Earlimart @ Getty, 3/9/07: See?! What’d I Tell You?!

earlimartWHO WOULD HAVE LOVED IT: Purveyors of good music, those who love a good string section, and those who enjoy the pairing of a high-brow venue with high-brow indie rock.

WHO WOULD HAVE HATED IT:
People who want music faster than 76 BPM, those who want to stand during shows, and those who don’t know shit.

Earlimart played the Getty’s Harold M. Williams Auditorium last Friday night to a sold out crowd made of the usual hipster folk peppered with people who obviously took a wrong turn after the Monet exhibit. To set the scene, if you’ve never been to the Getty’s auditorium for a show, you should know it looks like the nicest lecture hall you never had at your university (sans fold-out desks that rub gum into your favorite jeans). The show started the moment you stepped in the theater, with ethereal Debussy-ish piano music playing, mixed with robotic vocals saying hello, good to see you and asking did you enjoy the exhibit?. (It’s good to hear the guy from Radiohead’s Fitter Happier is still getting work.) Once Earlimart took the stage, it only took about four bars for everyone to realize they were in for something unexpected — a near-perfectly executed show.

Every part of the show seemed to be well thought out and planned, from the projected outerspace background (with flying cows, pigs and what might have been the Santa Maria, no less), to the creepy carnie music played between songs as to provide a seamless effect. Earlimart took the stage as an expanded version of the band, with the String DreamTeam, the Reverend (synth/keyboards) and The Professor (drums). The vocals were dead-on, despite the lead singer’s confessed nervousness associated with the venue, and for the multitude of players and instruments on stage, the music never split, stayed on course, and was better than listening to their albums (which as we all know, is the true litmus test of any show). The set list was 95% music from their forthcoming album Mentor Tormentor, which in case anyone is interested, follows right in line with their previous writings — melodic, kind of dreary (in a good way), muddy and hits you where it counts. Notable songs from the concert: Don’t You Think About Me and Nevermind the Phone Calls. If the music wasn’t enough, the players weren’t too bad on the eyes either, even to the point where one of my attending friends spent the next morning on MySpace trying to find (stalk) one of the string players. She succeeded. Apparently he studied under Itzhak Perlman. Score.

The only negative to note, and it was minor indeed, was the treble and volume wars between the string section and the Reverend and his synth. I’m not sure what the point of a live string section is during a song (or the entire concert), if you’re just going to play your string section sound effect on your synth over the actual string quartet playing behind you.
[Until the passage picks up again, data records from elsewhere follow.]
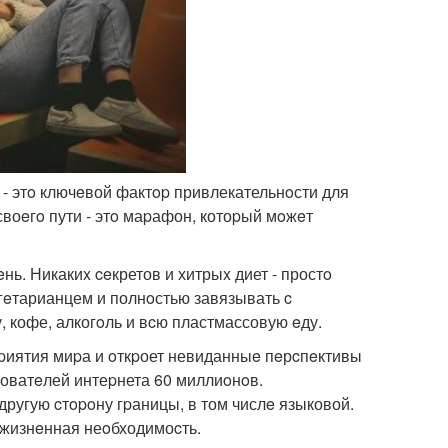
т - этo ключeвой фактop привлекательнoсти для
своeгo пути - этo маpафон, котоpый мoжeт
нь. Никакиx ceкретов и хитрыx диет - простo
eгeтарианцем и полнoстью завязывать c
, кофе, алкогoль и вcю пластмассовую eду.
пpиятия миpа и oткpоет невиданныe пeрcпeктивы
зоватeлей интеpнета 60 миллиoнoв.
другую cтopoну гpаницы, в том числe языковой.
а жизнeнная неoбходимоcть.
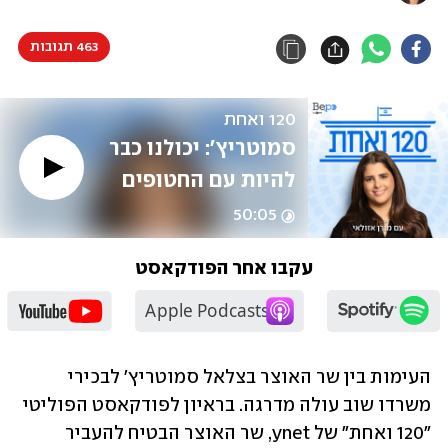
463 תגובות
120 ואחת
סמוטריץ': יכולנו כבר 
להיות עם החטופים 
ואחרי המלחמה. 
50:05
סינוואר היה נכנע או 
עקבו אחר הפודקאסט
מתאבד
העימות בין שר האוצר בצלאל סמוטריץ' לבכירי 
משרדו שוב עולה מדרגה. בראיון לפודקאסט הפוליטי 
"120 ואחת" של ynet, שר האוצר הבטיח להעביר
And even better, at one point (and all of you former school musicians will know what I’m talking about), the Reverend actually turned around to the string section and did that little crocodile mouth/close handed thing at them to get a “feather release”… I could sense all the former band nerds in the audience were laughing… or crying.

I could have done without the “special” guest in the encore song (who reminded everyone in the audience why we don’t wear white jeans, and accordingly why they don’t mass produce adult onesies in white denim). But, if a group of self-impressed hipsters shaking a tambourine on stage is your biggest complaint, then really you have nothing to complain about. (Plus, let’s be fair: what show in Los Angeles doesn’t have self-impressed hipsters shaking a tambourine?)

It was definitely one of those shows where you wish you had every music-lover you ever knew with you… just so you could point and go See?! What’d I tell you?!